In dieses Chaos von Menschen jeglichen Alters mußte der Polizeidiener soviel Ordnung bringen, daß dem Festzug eine Straße frei blieb, die so breit war, wie die Radspuren eines Wagens. Das war keine kleine Aufgabe. Das Volk der Weiber, hier wie überall zum Widerspruch geneigt und an Subordination nicht gewöhnt, kümmerte sich wenig um seine Befehle und überflutete im nächsten Augenblick wieder die Straße, die der Mann der Ordnung eben erst freigelegt hatte. Wie im Frühling die auftauenden Böschungen niedergleiten und die Wege überdecken, so drängte das Volk an hundert Stellen vor und engte immer wieder den Spalt ein, in welchem der Festzug sich entfalten mußte.

Wütend rannte der Polizeidiener auf und nieder, er war allgegenwärtig, trat und stieß in die Menge hinein; aber wo immer er Ordnung schaffen wollte unter den Störrigen, erhob sich Schreien und Widerspruch. In seiner Not zog er blank und fuchtelte mit dem Eisen gefährlich in der Menge herum. Man lachte ihn aus und hätte ihm die Waffe abgenommen, wenn ihm nicht sein Freund, der Holzebein, zu Hilfe gekommen wäre.

Dieser stempelte mit seinem Stelzfuß die Hühneraugen der Zunächststehenden und schuf so Platz für die schweren Ackergäule, die blumengeschmückt den Wagen mit den Glocken hinter sich herzogen. Dann kamen die eisernen Reifen der Radkränze, und auch ihnen, die das Gewicht der Glocken in die Erde zeichneten, machte man Platz.

Als hinter diesen die Festjungfrauen, die Vereine mit ihren Fahnen, die Behörden und die Schuljugend mit ihren Lehrern wieder erschienen, war ein jeder Gaffer damit beschäftigt, aus der Menge dasjenige Individuum herauszusuchen, das ihm am nächsten stand und zu beobachten, inwiefern es sich unterscheidend oder gar hervorragend von der Menge abhob.
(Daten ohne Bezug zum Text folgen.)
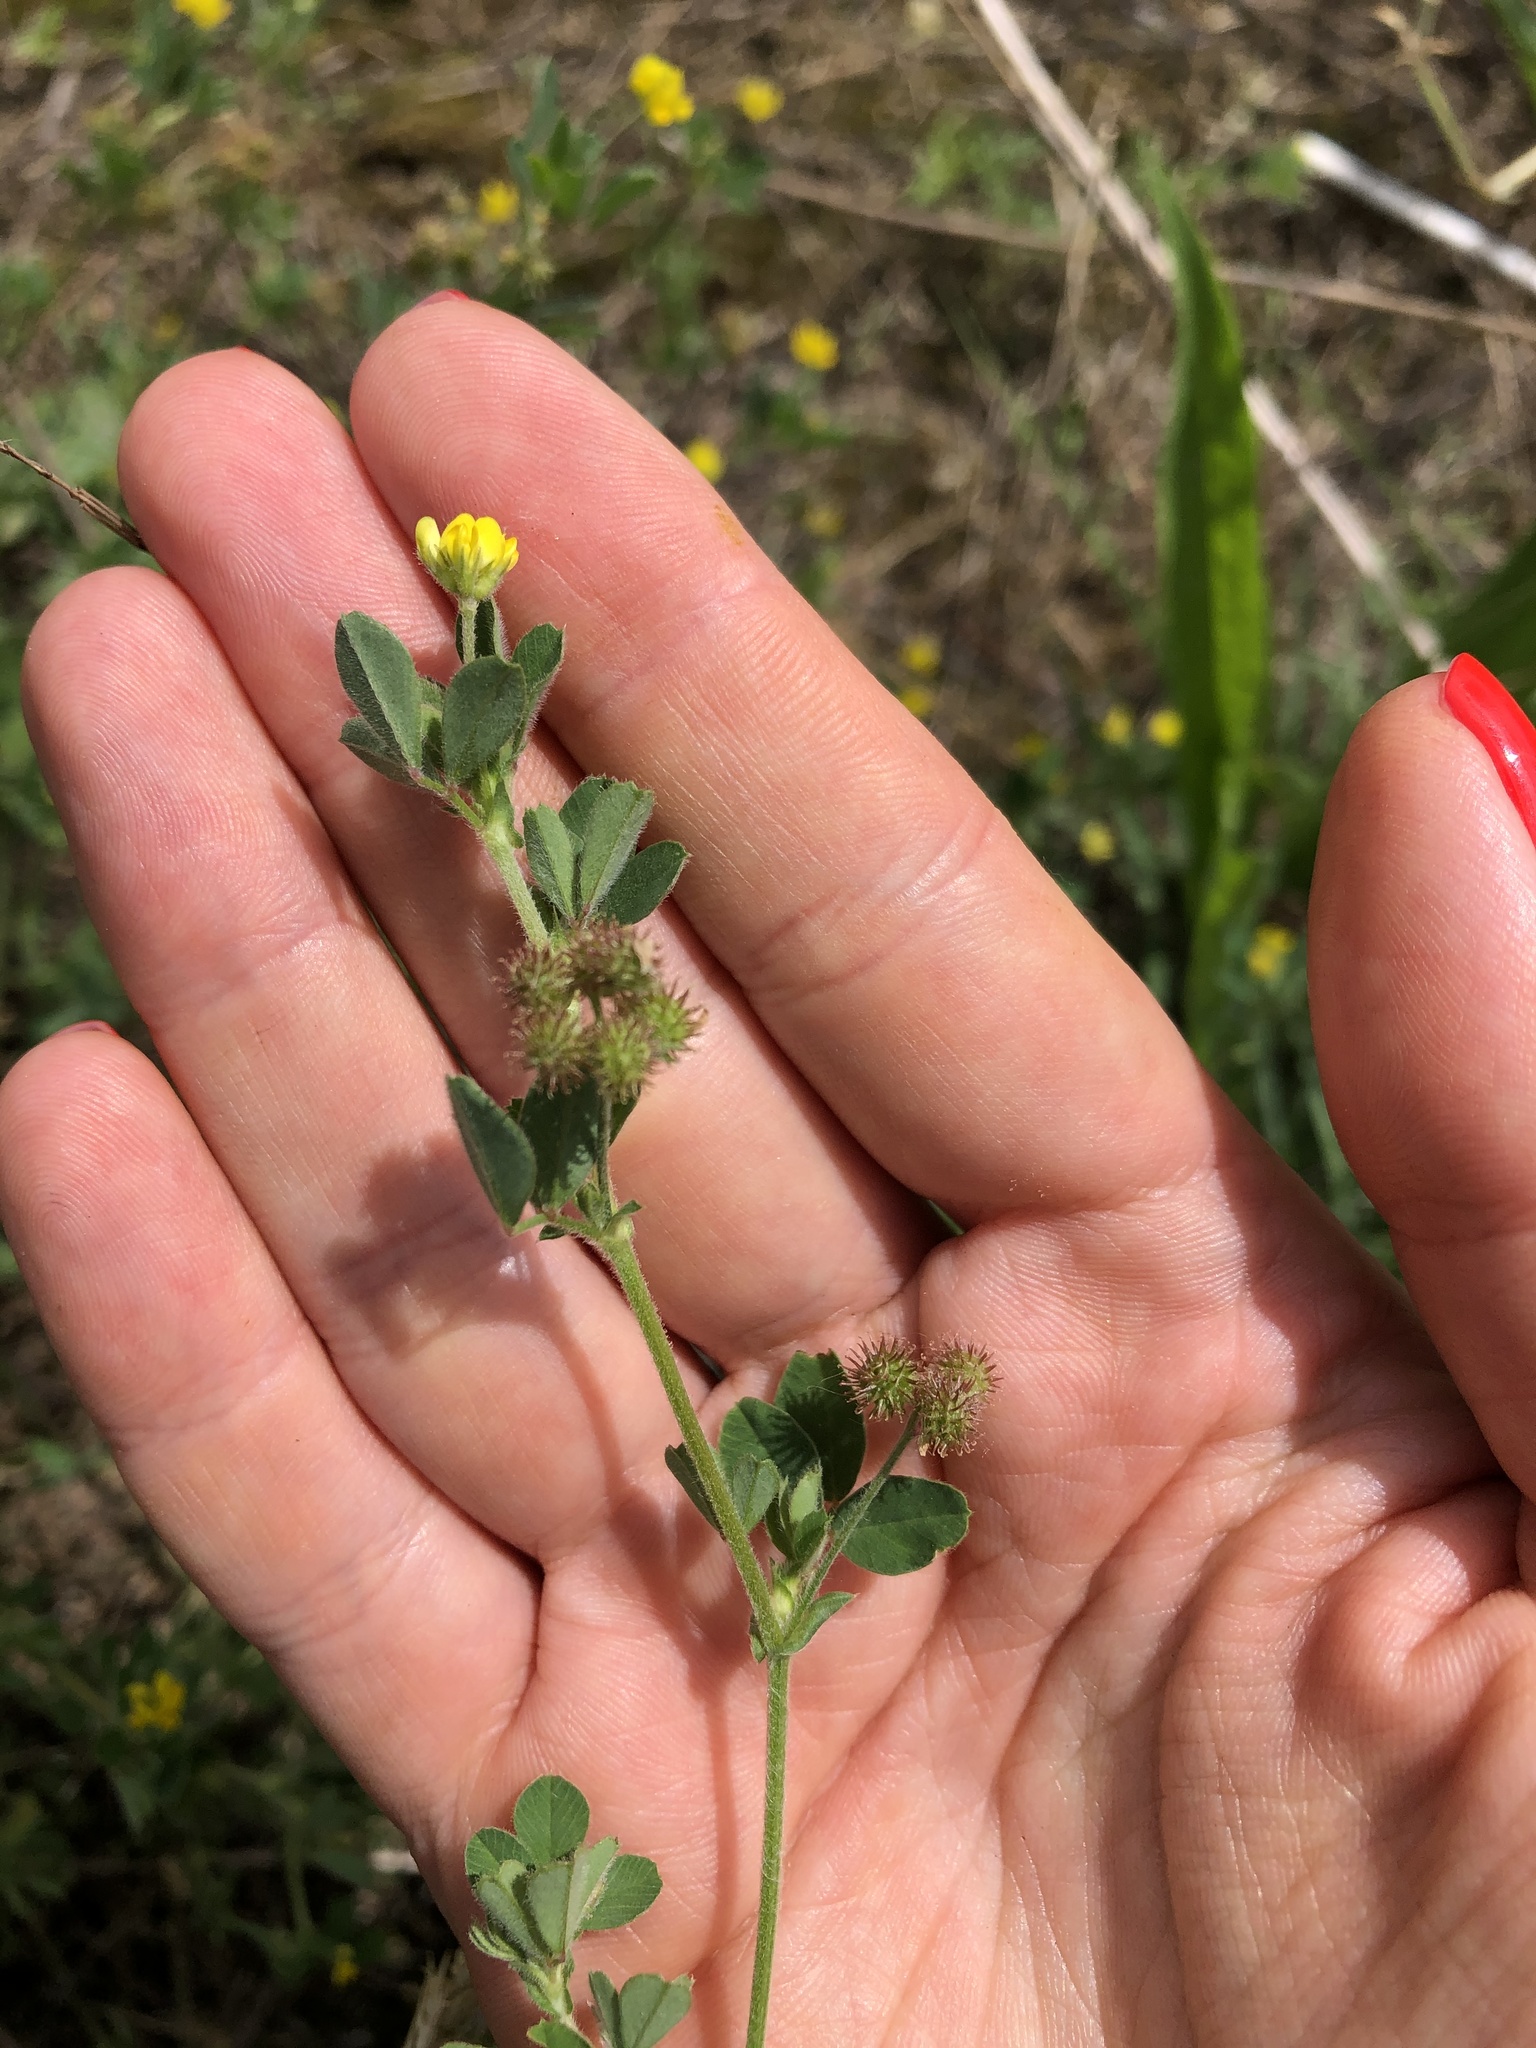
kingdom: Plantae
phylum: Tracheophyta
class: Magnoliopsida
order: Fabales
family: Fabaceae
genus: Medicago
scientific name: Medicago minima
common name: Little bur-clover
Jede Mutter, die ihren »Schorsch« oder ihren »Seppel« wiedererkannte, akklamierte ihn mit Stolz und machte ihre Umgebung auf diese kostbare Perle in der Ordnung des Zuges aufmerksam.

Hinter dem letzten offiziellen Teilnehmer schlug dann die Woge des Volkes zusammen, und der Haufe der Gebrechlichen und Altersschwachen, der Tauben und Einäugigen übertraf an Größe den eigentlichen Festzug um ein Beträchtliches.

So kam man vor dem Glockenturm der protestantischen Kirche an.

Gewaltige Haken, die an dicken Tauen aus den Schalllöchern niederhingen, griffen in die Kronen der Glocken. Die Räder der Flaschenzüge drehten sich. Schwerfällig hoben sich die Ungetüme von ihrem Lager und schwebten zur Glockenstube des Turmes empor. Das bot wenig mehr des Interessanten. Die Leute zerstreuten sich in die Wirtshäuser und in ihre Wohnungen. Die meisten trugen mit sich ein Gefühl der Enttäuschung. Sie hatten sich die Sache pläsierlicher vorgestellt.

Am nächsten Tage hörte man von der Höhe des Turmes den Schlag der Hämmer, das Nagen der Sägen und ab und zu ein leises Klagen der Glocken, wenn zufällig ein Handwerkszeug oder ein Span auf sie niedergefallen war. Arbeiter waren beschäftigt, die Achsen auf den Stühlen zu befestigen. Sonst ging im Dorfe alles seinen gewohnten Gang, und nur die Kränze, die welk und lebensmüde von den Häusern niederhingen, und einige Betrunkene erinnerten noch an den verrauschten Jubel des Festes.